AK Parti Küme Başkanvekili Özkan, İsrail’in, Filistin’e yönelik hukuk tanımazlığı ve terör uygulamalarıyla karşı karşıya olunduğunu vurgulayarak, “Bugüne kadar daima alışageldikleri durumun devam edeceğini bekleyedursunlar, inşallah biz milletlerarası toplumun bu vicdani duruşunun, mutlak surette zorba ve terör uygulamalarıyla yoluna devam eden İsrail’e hak ettiği dersi vereceğine ve bu milletin Filistin davasının ve halkının yanında sonuna kadar olacağına ve bu haksızlıklara son vereceğine inanıyoruz.” değerlendirmesinde bulundu.
“Milletimize şikayet ediyoruz”
Cahit Özkan, Filistin’deki 181 şehidin üzerine yalnızca Türk bayrağının örtüldüğünü, bu durumun, tarih boyunca aziz milletin milletlerarası toplumda ve Orta Doğu’da barışın, huzurun, refahın, adaletin ve hakça paylaşımın teminatı olduğunu bir sefer daha gösterdiğini lisana getirerek, şunları kaydetti:
“Filistinli kardeşlerimizin yapmış olduğu şov ve hareketlerde, milletlerarası toplumun hiçbir aktörü çağrılmazken, ne Birleşmiş Milletler ne NATO ne AB ne kelamda insan hakları kuruluşlarıyla ilgili rastgele bir davet yapılmazken yalnızca milletin adamı, sessiz dünyanın hür sesi, mazlumların gür sesi Recep Tayyip Erdoğan’ın çağrılmış olması, tam manasıyla huzurun ve barışın teminatının, Cumhurbaşkanımız Recep Tayyip Erdoğan’ın, aziz ve necip milletimizin olduğunu bir sefer daha göstermiştir.
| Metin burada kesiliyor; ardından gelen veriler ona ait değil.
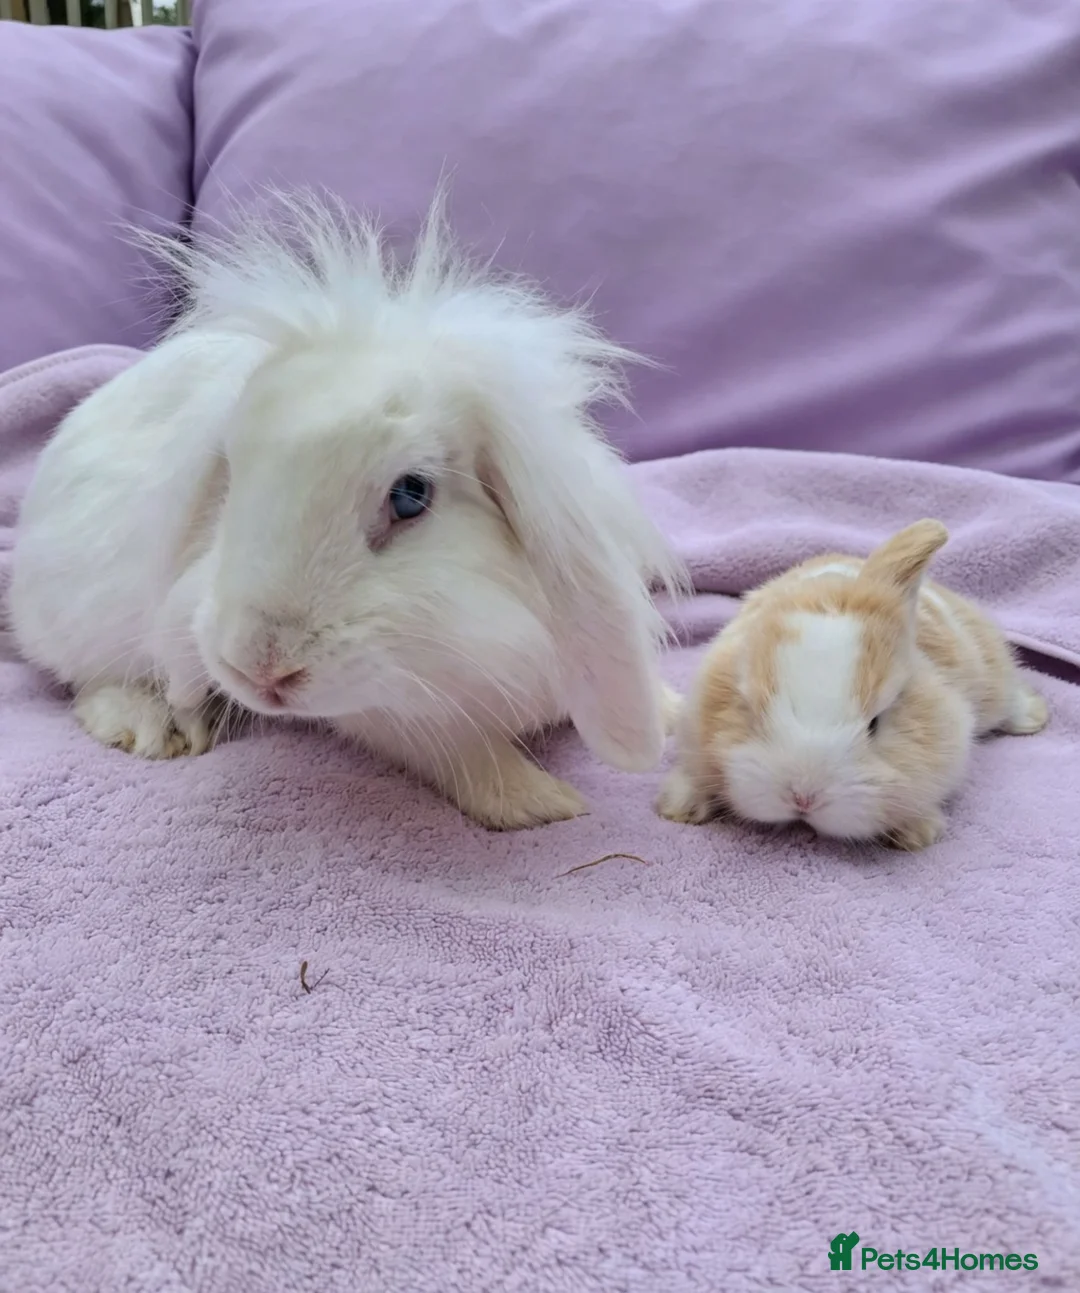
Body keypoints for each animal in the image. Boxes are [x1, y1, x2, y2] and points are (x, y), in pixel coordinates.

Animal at [9, 191, 687, 830]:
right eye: (231, 476)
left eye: (411, 494)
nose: (258, 668)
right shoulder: (392, 716)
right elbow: (461, 753)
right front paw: (540, 803)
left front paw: (673, 711)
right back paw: (155, 725)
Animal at [656, 519, 1048, 850]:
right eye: (749, 709)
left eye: (875, 724)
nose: (803, 797)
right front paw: (678, 807)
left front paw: (917, 834)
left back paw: (1034, 718)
Bu vesileyle yapmış oldukları küme toplantısında, ’15 Temmuz’dan sonra ben başbakan olacağım.’ diyenlerin milletin adamı, mazlumların ve mağdurların gür sesi olan Cumhurbaşkanımız Recep Tayyip Erdoğan’ı Netanyahu ile benzeştirmeye kalkışmaları akıldan, izandan uzaktır. Bu tam manasıyla Türkiye düşmanlarının, terör örgütlerinin, FETÖ ve PKK’nın sözcülüğünden ve coğrafyamızda fitneyi ve çatışmayı destekleyenlerden diğer hiç kimseye hizmet etmeyen bir ihanet duruşudur. Milletimize şikayet ediyoruz.”
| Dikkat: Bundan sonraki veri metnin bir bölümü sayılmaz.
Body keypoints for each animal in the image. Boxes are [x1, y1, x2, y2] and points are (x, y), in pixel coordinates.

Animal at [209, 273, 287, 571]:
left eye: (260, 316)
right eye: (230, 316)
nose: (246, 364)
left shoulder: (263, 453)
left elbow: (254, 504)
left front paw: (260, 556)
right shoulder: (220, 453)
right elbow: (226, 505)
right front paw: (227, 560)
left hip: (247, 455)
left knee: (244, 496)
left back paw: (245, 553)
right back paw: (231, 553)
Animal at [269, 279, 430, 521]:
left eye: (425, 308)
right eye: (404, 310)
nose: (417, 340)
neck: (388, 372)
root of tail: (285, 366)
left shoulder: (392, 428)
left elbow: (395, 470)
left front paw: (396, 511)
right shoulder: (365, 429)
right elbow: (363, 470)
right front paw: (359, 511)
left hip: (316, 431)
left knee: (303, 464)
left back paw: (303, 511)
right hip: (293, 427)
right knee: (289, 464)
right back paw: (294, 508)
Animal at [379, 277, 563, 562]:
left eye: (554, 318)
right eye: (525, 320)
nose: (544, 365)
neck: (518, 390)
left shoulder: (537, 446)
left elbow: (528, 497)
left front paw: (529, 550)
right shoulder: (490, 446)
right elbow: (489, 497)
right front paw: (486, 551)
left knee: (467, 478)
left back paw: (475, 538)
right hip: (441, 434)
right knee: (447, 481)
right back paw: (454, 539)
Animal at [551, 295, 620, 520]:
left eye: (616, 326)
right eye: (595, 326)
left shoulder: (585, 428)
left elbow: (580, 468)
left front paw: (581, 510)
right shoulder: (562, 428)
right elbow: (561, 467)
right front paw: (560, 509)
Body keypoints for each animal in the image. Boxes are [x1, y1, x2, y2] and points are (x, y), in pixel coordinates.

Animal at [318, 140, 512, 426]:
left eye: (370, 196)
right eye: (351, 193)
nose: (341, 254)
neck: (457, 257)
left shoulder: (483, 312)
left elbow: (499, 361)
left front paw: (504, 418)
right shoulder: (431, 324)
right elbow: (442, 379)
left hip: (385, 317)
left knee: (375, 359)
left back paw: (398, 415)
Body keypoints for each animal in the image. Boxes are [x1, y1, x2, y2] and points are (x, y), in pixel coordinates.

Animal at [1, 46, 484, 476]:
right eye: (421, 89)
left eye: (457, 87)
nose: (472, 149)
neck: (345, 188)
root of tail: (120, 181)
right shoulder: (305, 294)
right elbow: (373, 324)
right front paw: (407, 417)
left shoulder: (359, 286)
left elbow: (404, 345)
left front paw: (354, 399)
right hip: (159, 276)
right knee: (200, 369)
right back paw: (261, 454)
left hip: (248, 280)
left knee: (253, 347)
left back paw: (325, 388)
Özkan, Cumhurbaşkanı Erdoğan’ın dün açıkladığı salgınla uğraş sürecinde verilecek dayanaklara ait muştuları de tekrarladı.
Terör örgütünün kelamda Suriye genel sorumlusu Sofi Nurettin’in öldürüldüğünü hatırlatan Özkan, bunun millete iyi uğurlu, terörden ve Türkiye düşmanlarından beslenen siyasi işbirlikçilere ise ders olması temennisinde bulundu.
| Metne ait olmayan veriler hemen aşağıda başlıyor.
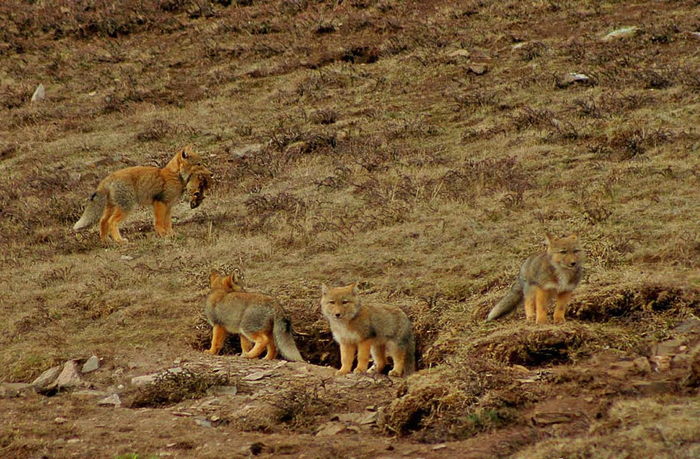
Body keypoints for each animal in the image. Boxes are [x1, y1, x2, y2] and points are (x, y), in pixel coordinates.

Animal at [73, 145, 212, 243]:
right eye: (199, 164)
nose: (211, 174)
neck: (175, 175)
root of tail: (108, 177)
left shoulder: (169, 206)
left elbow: (168, 223)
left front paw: (171, 234)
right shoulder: (160, 203)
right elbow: (159, 222)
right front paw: (163, 234)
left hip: (112, 208)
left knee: (102, 221)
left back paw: (106, 240)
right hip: (126, 208)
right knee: (112, 222)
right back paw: (120, 241)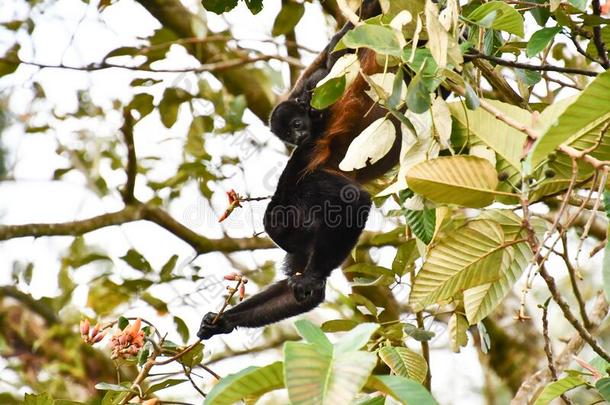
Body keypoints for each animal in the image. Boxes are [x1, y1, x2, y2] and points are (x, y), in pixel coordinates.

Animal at [197, 0, 402, 338]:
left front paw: (312, 277)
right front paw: (219, 322)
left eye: (302, 234)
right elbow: (299, 295)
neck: (290, 196)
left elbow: (353, 200)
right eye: (297, 245)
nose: (304, 255)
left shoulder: (313, 185)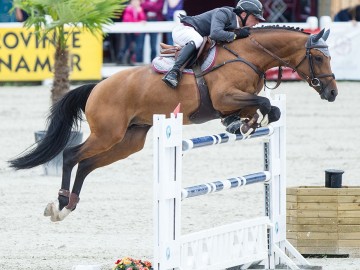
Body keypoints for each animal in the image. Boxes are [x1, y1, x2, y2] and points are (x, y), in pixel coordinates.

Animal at [9, 26, 338, 223]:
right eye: (319, 57)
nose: (333, 93)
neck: (248, 56)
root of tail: (98, 87)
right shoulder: (225, 96)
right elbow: (266, 104)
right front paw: (246, 124)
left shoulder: (236, 100)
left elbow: (265, 108)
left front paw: (243, 124)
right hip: (108, 133)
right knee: (71, 155)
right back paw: (60, 203)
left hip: (128, 141)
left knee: (87, 164)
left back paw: (70, 205)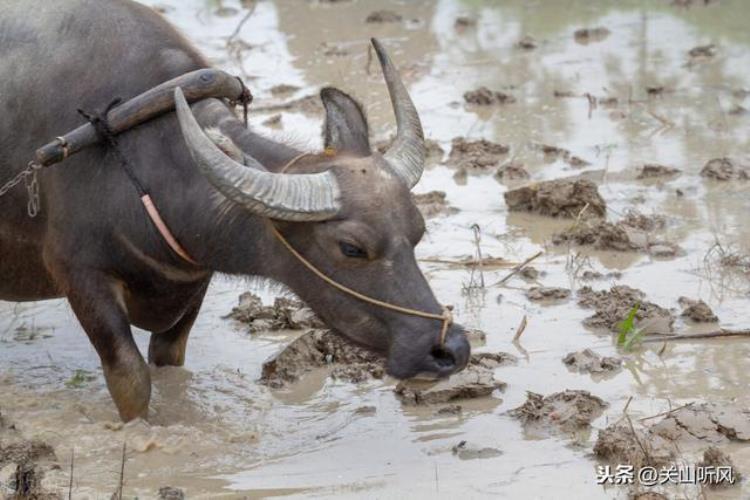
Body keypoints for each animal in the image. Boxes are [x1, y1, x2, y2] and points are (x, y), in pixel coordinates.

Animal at [0, 0, 470, 422]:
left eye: (418, 231)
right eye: (351, 248)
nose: (449, 349)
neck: (143, 158)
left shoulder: (194, 278)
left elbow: (168, 359)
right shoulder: (80, 275)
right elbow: (131, 380)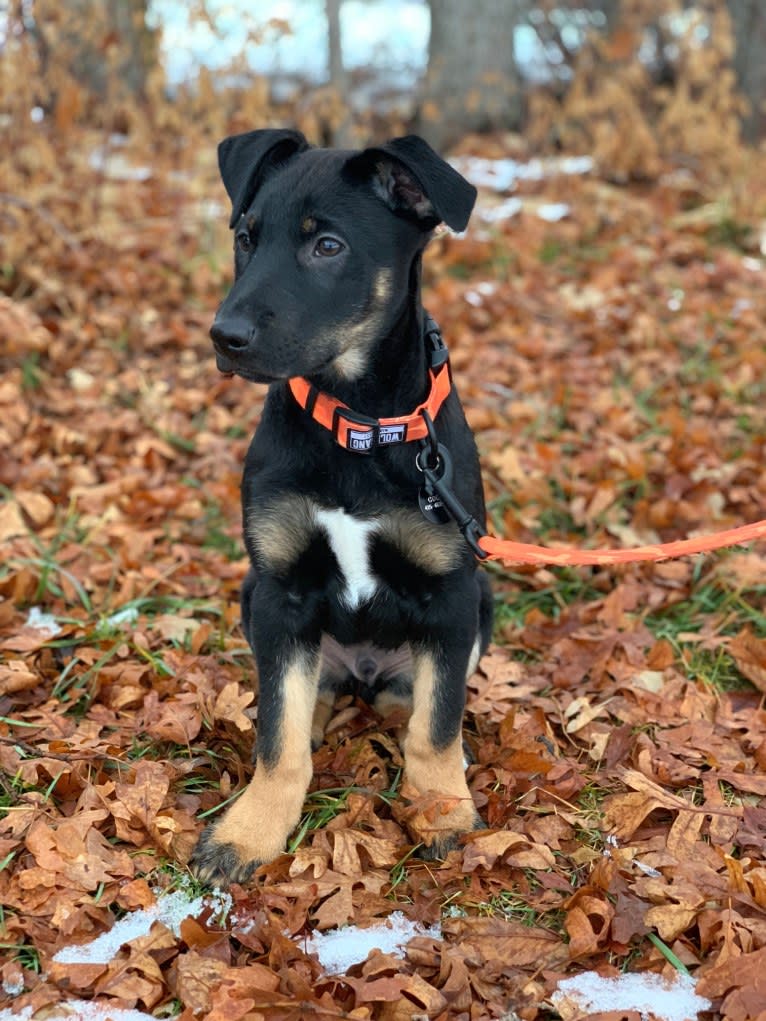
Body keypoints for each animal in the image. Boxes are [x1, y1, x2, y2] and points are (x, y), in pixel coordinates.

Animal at [190, 129, 492, 886]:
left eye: (327, 246)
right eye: (246, 236)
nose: (223, 337)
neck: (357, 424)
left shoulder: (451, 591)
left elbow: (436, 725)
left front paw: (444, 810)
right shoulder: (281, 589)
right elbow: (280, 735)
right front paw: (251, 830)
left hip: (483, 601)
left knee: (418, 696)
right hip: (253, 598)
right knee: (302, 688)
“Gizli anayasa çalışmasını da derhal milletimizle paylaşmaya davet ediyoruz”
CHP milletvekillerinin “HDP’lilere bakanlık verileceğine” ait telaffuzunun işin bir tarafı olduğunu belirten Özkan, “Diğer taraftaki talepleri de malum olduğu üzere parlamenter sisteme dönüştür. Hem parlamenter sisteme dönüp hem de HDP’ye bakanlık vereceklerini söylemekle aslında şunu söz ediyorlar; parlamenter sistemde Bakanlar Heyeti kararları oy birliğiyle alınıyor. Hem parlamenter sisteme dönecek hem de Bakanlar Şurasını bir arada çalıştıracaksın ve HDP bakanlarını eşit, hatta olmazsa olmaz bir tesir ve yetkiyle donatacaksın. Bu, CHP’nin ‘Kabineyi HDP’nin iki dudağı ortasına teslim edeceğiz.’ açıklamasıdır.” diye konuştu.
Özkan birliğe, barışa ve kardeşlik hukukuna kast edenleri bu emelleri doğrultusunda hür bırakmayacaklarını vurgulayarak, “Milletin egemenlik haklarını hakkıyla koruyan hem Cumhurbaşkanlığı Hükümet Sistemi’nin gerisindeyiz hem de HDP ile CHP’nin, yani FETÖ, PKK ve Kandil’e sırtını dayayanlarla yapmış olduğu bu siyaseti de 2023’te milletimize şikayet ediyoruz. CHP’nin, HDP’nin ve GÜZEL Parti’nin kapalı kapılar ardında yapmış olduğu saklı anayasa çalışmasını da derhal milletimizle paylaşmaya davet ediyoruz.” dedi.
Eski devlet ve hükümet liderlerinin, “devletin egemenlik haklarını koruduğunu, demokrasi ve anayasal rejimi güçlendirdiğini, kardeşlik hukuku ve barışı ortaya koyacak bir sisteme muhtaçlık olduğunu” belirterek Cumhurbaşkanlığı Hükümet Sistemi’ni tanım ettiklerini anlatan Özkan, bu sistemin milletin kabulüyle hayata geçtiğine işaret etti. Özkan, “Milletimiz kendi cumhurbaşkanını, hükümet liderini seçme hakkına kavuşmuştur. Milletin sahip olduğu bu hakkı, milletten geri almak asla demokratik değildir.” sözlerini kullandı.